Happily, virtual visits and tours are a very good alternative and come with some real benefits. When students must visit a college virtually, which is to say online, they tend to look at the whole college website more carefully. They are less likely to be swayed by the weather on the day of an in-person visit or by the personality of the tour guide. They make better "apples to apples" comparisons and are often open to considering a broader array of schools.
3. Uncertainty Surrounding Deferrals
Many current seniors (Class of 2021) have been worried that deferrals from last year's Class of 2020 will mean fewer spaces available to them in the current admissions cycle. So far, this does not appear to be the case, and some colleges have contacted students and counselors to reassure them that they will be considering first-year applicants for the same number of spots as in the previous cycle.
4. Long Term Uncertainty
College applicants should always be careful consumers as they consider their higher education options, but it is arguably even more the case this year than in the past. Some colleges may not survive the pandemic and plenty of others will find it necessary, or advantageous, to restructure or cut various programs and majors.
Institutions with larger endowments will tend to be more insulated from the impact of the enormous additional expenditures the pandemic has engendered.

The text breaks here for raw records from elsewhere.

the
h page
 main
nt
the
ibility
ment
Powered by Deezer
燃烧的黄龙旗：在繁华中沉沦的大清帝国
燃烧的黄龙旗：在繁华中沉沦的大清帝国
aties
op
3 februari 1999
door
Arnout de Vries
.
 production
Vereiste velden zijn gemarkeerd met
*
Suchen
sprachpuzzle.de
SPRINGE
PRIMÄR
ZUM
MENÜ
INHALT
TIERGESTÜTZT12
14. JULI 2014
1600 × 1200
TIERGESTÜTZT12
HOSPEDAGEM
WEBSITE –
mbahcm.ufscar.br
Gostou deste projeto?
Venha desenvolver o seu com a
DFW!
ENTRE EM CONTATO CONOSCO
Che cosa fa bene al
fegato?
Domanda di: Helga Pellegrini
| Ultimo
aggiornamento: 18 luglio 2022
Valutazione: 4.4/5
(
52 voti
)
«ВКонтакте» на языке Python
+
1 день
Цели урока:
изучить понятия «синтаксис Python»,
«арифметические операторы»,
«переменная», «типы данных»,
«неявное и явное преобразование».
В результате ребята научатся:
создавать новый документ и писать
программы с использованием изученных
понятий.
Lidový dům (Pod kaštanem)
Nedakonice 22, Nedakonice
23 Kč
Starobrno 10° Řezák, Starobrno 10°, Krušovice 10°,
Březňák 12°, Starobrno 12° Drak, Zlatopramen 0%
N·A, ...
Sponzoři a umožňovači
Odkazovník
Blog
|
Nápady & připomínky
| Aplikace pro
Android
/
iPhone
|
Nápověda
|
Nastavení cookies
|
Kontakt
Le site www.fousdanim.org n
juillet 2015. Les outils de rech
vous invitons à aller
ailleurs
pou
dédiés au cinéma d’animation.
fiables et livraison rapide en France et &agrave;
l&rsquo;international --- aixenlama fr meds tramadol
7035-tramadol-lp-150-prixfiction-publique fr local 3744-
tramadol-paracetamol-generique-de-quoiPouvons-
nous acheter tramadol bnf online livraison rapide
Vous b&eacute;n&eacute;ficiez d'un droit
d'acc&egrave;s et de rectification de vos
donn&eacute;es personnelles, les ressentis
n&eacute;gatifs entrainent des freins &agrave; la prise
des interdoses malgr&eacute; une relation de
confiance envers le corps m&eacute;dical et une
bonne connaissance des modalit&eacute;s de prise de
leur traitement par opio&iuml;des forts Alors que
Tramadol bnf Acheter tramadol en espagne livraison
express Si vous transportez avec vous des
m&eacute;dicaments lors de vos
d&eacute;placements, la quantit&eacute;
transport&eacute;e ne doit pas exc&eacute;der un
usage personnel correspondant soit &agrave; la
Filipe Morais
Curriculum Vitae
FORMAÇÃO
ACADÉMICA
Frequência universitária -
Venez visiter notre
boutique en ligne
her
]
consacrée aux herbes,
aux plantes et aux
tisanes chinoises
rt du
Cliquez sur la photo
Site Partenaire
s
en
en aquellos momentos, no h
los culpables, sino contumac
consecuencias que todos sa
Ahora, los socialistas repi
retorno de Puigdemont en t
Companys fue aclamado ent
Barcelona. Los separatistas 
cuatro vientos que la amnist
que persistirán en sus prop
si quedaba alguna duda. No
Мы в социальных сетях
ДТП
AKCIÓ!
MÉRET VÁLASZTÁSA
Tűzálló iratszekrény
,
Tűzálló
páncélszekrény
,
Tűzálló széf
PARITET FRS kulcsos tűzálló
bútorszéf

It will also be worth taking a close look at how particular colleges have organized the current school year and to evaluate how committed they seem to be to a return to full residential programs and in-person classes in the fall of 2021.
Don’t Put Off College Planning
With respect to the college admissions process, the pandemic may limit opportunities in some cases, but it will also create new ones. Applicants should do their research. They should feel free to email college administrators, admissions officers, professors and anyone else on the staff with specific questions about their respective institutions’ plans for the future, as well as about majors, support services, sports, residential life, financial aid, admissions deadlines, testing, and so on.
Complete answers may not always be forthcoming, because many uncertainties remain, but those on the college side should do their best to help and to explain. The general level of responsiveness to, and interest in, connecting with potential applicants is an important indicator of colleges’ and universities’ commitments to their students and to their programs, especially in the midst of the pandemic.